The beetroot or simply beets is the edible and highly nutritious taproot of the beet plant. The root also goes by several other names such as beet, table beet, garden beet, red beet, or golden beet.

Botanically, beetroot, scientific name Beta vulgaris belongs to the Amaranthaceae family, in the beta genus. It is closely related to the sugar beet and Swiss chard among other varieties.

Depending on the type of beets they can be used as a food coloring as in the red variety, for medicinal value or to extract the sugar as in sugar beets. The top leaves are also edible to humans as a vegetable or snack.

Beetroot has its originals around the Celtic regions, namely Ireland, Scotland, Wales, Cornwall, the Isle of Man, and Brittany.

Beets grow small and are herbaceous in nature. They tend to have dark green leaves and produce an underground taproot in about 50 to 60 days. This is the best time to harvest as the beetroot continues to grow if not harvested.

The overgrown root develops a woody texture and loses flavor thus making it less ideal for consumption.

Beetroot is available all through the year in stores and vegetable markets. When purchasing one should choose the roots that are firm and feel heavy in hand. Those that are slumpy or soft when pressed are over-mature.

Avoid roots that show signs of rotting, mold, bruises, and cuts. If sold with the top greens, one should separate them from the root as soon as possible to retain their freshness.

You should also buy these with the top plant when ready to use as they do not keep fresh for long. The edible top plant is known as beet greens. The beetroot itself can be kept refrigerated for up to two weeks.

Using Beetroot in Food Preparations

Beetroot should be washed thoroughly under cool running water to remove dirt, soil, and insect residue. This goes for the beet greens. The greens should be rinsed in saline water for about 30 minutes to thoroughly clean them.

The beet greens can be used in recipes as a vegetable in stews or in green salads.

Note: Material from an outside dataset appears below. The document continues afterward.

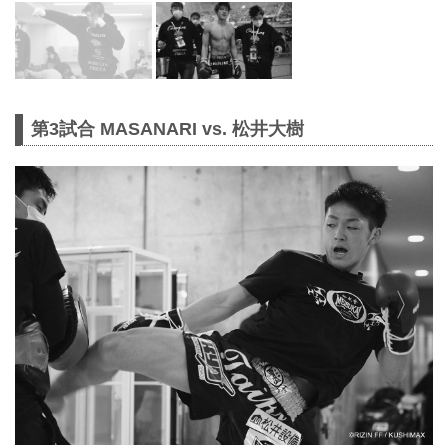
第3試合 MASANARI vs. 松井大樹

It can be boiled, sautéd, or stir-fried.

As for the beetroot, it can either be boiled with the skin intact or peeled before cooking. Either way, the inside flesh should be cut into cubes, slices, strips, or chunks as desired.

It can be added to stews during the cooking process, steamed, or boiled separately, cooled then added to salads, appetizers, or any other preparation as called for in the specific recipe.

Other vegetables that pair well with beetroot include cabbage, carrot, cucumber, potato, radish, and tomato. It also goes well with apples in a sweet salad. It may be dressed in lemon juice, vinegar, and olive oil.

The red beetroot contains betanin which is a strong pigment used in the food industry as a colorant in jam, jelly, ice cream, candy, tomato paste, sauces, and juice.

Nutritional Benefits

Beetroot is packed with antioxidants, vitamins, and minerals. It is a good source of dietary fiber and is low in fats and oils. It also contains just 43 calories per 100 grams and contains no cholesterol.

It is a rich source of B-complex vitamins specifically folates, it also contains lesser amounts of niacin, pantothenic acid, pyridoxine, riboflavin, and thiamin. Beets are a good source of vitamin C too.

As for minerals, beets are a good source of manganese, iron, magnesium, copper, and zinc. It is also a good source of potassium and quite a bit of sodium.